Nel suo racconto le donne appaiono le grandi protagoniste della tragedia e della resistenza armene e di tanti episodi strazianti. «Sì, come quello in cui
le madri devono scegliere, tra i loro figli, quale portare con sé e quali
lasciare indietro, ossia decidere di abbandonare il più debole o di vendere una ragazza per far sopravvivere gli altri. Nel bellissimo libro del 1993 Survivors, dei coniugi Donald Miller e Lorna Touryan Miller, che rielabora le testimonianze di cento sopravvissuti approdati in California e che sto traducendo con Sandra Fabbro Canzian, si leggono molte di queste storie di donne, raccontate da armeni che a quell'epoca erano bambini di pochi anni e che
tuttavia non hanno mai dimenticato il pianto delle loro mamme». Lei definisce il popolo armeno “mite e fantasticante”. Cosa intende con questi due aggettivi?
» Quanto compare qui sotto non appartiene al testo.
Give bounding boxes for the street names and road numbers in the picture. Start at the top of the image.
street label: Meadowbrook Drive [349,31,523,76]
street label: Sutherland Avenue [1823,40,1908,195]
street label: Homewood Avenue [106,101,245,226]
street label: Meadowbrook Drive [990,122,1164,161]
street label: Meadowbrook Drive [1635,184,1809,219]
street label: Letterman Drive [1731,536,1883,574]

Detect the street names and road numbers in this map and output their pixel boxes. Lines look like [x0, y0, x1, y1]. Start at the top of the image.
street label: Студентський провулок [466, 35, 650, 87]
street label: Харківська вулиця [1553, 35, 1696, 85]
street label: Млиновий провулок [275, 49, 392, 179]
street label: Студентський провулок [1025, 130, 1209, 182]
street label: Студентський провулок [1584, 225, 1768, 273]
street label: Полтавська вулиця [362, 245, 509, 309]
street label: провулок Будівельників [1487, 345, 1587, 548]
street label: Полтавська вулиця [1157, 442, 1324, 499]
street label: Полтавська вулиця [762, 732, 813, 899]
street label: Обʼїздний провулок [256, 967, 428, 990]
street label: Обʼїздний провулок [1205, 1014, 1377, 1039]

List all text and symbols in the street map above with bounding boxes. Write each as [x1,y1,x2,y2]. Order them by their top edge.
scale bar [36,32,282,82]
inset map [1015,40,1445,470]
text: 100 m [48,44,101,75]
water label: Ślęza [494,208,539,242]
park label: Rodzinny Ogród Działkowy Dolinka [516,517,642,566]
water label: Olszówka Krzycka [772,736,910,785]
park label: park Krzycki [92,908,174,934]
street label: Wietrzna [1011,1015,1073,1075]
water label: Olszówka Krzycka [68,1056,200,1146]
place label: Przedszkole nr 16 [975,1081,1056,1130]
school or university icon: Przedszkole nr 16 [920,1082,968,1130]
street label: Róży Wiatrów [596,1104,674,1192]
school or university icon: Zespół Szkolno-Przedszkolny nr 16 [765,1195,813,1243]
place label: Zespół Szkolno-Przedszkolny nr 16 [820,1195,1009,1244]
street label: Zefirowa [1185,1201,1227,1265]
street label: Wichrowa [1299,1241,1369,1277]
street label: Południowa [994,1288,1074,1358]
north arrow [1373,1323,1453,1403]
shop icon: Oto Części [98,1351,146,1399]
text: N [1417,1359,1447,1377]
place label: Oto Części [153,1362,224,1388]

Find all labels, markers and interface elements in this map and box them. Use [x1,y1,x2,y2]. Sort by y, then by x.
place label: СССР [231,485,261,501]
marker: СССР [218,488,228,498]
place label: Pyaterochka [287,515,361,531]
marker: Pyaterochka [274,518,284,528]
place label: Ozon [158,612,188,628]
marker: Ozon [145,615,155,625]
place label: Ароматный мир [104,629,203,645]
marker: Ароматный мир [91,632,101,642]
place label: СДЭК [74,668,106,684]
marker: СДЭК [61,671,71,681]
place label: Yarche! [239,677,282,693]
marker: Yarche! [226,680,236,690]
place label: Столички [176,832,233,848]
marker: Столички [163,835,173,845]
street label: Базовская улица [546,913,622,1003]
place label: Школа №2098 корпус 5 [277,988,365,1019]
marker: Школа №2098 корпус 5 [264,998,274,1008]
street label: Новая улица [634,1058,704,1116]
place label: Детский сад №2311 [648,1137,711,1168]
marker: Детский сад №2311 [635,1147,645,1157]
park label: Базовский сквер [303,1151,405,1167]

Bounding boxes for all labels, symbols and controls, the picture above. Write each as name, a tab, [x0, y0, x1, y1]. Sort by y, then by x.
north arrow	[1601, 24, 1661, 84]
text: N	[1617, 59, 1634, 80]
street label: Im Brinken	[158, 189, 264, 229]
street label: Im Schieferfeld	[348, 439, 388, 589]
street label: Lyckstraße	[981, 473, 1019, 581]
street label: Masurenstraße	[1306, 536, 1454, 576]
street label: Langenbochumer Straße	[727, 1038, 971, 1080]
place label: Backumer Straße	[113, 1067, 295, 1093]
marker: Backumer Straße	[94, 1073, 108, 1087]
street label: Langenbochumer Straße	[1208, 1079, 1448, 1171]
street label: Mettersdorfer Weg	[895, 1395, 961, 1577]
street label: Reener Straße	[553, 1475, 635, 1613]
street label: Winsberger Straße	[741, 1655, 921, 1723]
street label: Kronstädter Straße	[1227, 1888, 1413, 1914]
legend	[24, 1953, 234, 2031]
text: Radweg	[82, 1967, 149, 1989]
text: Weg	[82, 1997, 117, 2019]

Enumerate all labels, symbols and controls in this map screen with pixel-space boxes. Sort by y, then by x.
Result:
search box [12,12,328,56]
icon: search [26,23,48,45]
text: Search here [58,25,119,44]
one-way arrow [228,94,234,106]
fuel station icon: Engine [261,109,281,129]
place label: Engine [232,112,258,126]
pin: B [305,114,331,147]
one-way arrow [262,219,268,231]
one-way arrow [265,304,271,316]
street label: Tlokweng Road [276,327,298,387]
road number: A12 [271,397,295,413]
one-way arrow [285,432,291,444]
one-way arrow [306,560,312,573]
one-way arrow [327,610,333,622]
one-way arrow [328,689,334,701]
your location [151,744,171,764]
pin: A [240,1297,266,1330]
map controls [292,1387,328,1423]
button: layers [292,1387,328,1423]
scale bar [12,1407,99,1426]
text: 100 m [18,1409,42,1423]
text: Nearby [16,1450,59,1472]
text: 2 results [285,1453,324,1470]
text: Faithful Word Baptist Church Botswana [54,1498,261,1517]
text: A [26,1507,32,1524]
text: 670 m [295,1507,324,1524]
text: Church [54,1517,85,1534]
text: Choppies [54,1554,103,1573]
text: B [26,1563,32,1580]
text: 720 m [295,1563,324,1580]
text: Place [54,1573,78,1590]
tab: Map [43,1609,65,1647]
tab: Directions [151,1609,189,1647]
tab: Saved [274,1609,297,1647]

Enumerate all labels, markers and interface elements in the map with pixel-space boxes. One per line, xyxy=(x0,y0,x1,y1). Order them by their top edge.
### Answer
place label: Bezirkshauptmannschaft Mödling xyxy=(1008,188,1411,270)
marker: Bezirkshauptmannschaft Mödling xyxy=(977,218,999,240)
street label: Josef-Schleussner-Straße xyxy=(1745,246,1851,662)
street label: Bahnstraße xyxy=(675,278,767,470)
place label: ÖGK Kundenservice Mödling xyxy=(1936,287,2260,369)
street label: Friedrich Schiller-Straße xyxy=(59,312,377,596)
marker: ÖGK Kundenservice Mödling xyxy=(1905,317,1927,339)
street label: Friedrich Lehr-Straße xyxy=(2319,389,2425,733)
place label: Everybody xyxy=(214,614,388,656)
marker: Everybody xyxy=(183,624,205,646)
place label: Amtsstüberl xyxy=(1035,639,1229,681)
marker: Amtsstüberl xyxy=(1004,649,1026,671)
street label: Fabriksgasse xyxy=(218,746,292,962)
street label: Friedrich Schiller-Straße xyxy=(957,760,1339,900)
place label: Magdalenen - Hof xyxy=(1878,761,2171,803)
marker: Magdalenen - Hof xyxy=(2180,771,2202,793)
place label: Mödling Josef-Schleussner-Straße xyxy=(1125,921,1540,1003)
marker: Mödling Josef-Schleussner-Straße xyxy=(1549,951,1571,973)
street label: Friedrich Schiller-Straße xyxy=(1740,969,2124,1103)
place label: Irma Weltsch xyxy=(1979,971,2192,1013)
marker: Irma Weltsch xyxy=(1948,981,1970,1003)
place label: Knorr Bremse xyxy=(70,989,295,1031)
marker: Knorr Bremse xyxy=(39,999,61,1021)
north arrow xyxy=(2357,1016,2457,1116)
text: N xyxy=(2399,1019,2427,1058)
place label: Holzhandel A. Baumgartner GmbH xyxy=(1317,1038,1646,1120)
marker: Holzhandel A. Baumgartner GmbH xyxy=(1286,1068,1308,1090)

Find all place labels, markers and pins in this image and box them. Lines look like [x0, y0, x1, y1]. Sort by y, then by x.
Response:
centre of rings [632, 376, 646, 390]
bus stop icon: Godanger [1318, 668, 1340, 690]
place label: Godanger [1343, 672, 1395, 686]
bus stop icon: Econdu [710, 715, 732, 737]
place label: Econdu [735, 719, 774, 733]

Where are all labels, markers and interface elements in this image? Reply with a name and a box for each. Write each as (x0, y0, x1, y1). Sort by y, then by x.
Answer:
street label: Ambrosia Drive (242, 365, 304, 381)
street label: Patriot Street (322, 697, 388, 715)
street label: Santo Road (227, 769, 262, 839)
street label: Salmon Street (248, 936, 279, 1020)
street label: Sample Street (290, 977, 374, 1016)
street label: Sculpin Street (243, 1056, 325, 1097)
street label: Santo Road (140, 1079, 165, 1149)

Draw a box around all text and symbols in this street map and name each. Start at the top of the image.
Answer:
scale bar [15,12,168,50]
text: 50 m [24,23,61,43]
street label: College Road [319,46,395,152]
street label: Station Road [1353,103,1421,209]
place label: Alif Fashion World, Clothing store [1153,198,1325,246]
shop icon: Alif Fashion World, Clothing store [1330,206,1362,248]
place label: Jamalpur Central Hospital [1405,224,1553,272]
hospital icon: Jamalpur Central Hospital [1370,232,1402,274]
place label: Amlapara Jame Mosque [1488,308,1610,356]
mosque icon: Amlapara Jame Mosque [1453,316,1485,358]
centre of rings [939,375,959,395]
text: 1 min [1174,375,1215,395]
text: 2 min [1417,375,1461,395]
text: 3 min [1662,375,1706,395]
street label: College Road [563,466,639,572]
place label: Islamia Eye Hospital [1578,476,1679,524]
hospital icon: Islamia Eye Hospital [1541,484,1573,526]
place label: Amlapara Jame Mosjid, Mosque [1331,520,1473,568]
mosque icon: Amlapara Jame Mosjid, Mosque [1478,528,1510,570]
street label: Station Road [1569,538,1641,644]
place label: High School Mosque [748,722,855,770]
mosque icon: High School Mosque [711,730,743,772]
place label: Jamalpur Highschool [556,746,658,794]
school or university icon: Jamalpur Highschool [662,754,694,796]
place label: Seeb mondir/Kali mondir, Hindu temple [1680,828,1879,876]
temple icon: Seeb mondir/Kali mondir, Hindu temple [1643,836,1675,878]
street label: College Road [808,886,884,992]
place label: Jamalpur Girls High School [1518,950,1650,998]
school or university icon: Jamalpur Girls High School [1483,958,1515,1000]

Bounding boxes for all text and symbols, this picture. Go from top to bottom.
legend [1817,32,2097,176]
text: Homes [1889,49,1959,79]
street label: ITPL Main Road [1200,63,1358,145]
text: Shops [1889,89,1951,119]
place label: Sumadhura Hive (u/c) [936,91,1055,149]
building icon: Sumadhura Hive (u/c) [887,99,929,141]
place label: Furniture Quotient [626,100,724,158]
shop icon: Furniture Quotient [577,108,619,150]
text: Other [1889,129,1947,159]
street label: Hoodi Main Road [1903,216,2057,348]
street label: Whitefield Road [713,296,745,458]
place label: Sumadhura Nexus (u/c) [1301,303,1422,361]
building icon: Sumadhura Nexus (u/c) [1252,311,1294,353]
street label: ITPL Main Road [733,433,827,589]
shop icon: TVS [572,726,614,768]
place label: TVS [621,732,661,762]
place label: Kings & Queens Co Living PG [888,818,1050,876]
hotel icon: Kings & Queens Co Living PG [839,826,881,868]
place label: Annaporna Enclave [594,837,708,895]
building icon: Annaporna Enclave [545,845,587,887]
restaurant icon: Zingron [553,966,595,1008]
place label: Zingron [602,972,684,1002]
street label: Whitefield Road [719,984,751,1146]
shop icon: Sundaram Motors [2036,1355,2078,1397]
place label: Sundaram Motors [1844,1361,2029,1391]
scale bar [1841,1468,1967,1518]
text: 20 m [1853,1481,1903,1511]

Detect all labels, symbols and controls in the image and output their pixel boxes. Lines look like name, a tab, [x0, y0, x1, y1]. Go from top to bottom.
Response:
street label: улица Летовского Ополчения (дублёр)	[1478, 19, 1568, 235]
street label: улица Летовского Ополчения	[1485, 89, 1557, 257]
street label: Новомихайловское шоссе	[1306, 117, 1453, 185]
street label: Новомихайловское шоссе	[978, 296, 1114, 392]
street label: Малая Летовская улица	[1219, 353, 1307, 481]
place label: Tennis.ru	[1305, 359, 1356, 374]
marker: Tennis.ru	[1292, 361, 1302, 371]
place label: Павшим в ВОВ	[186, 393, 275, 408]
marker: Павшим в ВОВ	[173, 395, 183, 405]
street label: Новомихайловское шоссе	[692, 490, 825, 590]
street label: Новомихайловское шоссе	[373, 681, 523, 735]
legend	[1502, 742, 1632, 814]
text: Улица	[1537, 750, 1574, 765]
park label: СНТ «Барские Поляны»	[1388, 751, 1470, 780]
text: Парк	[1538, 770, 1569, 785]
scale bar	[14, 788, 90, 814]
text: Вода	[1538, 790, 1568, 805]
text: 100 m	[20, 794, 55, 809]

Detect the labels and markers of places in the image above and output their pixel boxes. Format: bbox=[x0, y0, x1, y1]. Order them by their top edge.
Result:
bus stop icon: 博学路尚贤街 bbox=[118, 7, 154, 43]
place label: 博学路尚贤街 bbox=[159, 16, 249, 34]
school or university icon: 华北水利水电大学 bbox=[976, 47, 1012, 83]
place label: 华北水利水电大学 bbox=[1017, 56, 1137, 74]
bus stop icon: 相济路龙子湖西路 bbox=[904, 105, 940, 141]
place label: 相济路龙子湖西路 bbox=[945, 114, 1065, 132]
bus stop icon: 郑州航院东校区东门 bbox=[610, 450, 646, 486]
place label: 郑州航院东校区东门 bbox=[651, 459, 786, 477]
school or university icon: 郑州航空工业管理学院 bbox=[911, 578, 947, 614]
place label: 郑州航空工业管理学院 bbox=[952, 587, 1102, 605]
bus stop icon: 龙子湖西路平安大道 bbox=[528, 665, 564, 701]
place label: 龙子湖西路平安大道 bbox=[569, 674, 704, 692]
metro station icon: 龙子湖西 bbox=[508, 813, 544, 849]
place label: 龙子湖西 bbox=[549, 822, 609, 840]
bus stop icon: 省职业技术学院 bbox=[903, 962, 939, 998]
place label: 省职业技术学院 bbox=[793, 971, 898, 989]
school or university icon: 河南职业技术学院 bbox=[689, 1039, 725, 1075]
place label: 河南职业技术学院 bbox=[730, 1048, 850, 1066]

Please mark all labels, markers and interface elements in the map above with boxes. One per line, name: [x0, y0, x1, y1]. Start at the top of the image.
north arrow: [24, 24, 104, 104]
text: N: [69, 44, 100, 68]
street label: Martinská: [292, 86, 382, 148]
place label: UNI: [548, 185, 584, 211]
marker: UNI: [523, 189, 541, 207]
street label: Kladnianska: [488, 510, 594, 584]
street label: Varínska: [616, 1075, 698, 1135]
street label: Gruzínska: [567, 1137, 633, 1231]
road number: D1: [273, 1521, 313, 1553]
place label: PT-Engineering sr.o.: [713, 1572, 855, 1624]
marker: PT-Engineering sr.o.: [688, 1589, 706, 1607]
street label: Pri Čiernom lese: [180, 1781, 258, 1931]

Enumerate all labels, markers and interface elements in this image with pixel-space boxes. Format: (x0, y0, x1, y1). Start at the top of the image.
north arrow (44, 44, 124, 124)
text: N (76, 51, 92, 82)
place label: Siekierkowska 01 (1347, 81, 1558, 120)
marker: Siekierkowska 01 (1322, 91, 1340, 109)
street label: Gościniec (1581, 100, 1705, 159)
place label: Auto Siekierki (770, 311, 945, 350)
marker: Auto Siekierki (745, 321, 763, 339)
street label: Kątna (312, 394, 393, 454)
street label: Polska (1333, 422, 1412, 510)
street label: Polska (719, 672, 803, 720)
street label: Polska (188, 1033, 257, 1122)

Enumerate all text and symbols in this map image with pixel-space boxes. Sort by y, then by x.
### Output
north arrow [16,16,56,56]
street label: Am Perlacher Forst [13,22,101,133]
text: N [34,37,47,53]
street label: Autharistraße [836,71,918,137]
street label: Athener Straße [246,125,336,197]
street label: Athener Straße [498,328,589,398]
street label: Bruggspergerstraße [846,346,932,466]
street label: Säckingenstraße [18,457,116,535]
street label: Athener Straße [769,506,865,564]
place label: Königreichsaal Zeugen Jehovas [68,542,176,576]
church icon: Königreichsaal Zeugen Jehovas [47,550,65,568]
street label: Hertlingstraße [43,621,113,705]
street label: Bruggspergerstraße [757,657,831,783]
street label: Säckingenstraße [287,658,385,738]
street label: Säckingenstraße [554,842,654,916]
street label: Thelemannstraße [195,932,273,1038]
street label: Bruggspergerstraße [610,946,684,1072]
«Gli Armeni, che nel Medio Evo erano guerrieri e arcieri valorosi, nei secoli della dominazione ottomana, quando alle minoranze cristiane fu proibito di portare armi, si rifugiarono nel sogno e nella fantasticheria per non perdere
la loro dignità. Si adattarono per la maggior parte a “scomparire nei muri” come topolini astuti e paurosi, convinti di poter sopravvivere solo non dando occasione o pretesto a litigi con i loro padroni». Sono molte le persone che sentono il bisogno di portarle le loro tesonianze? «Sì, ed è bellissimo:
quasi a ogni presentazione del libro, mi si accosta qualcuno che mi racconta che la sua nonna o un prozio o un antenato erano armeni, e spesso mi consegnano
una testimonianza scritta da loro o da questi vecchi, un albero genealogico, una storia di famiglia».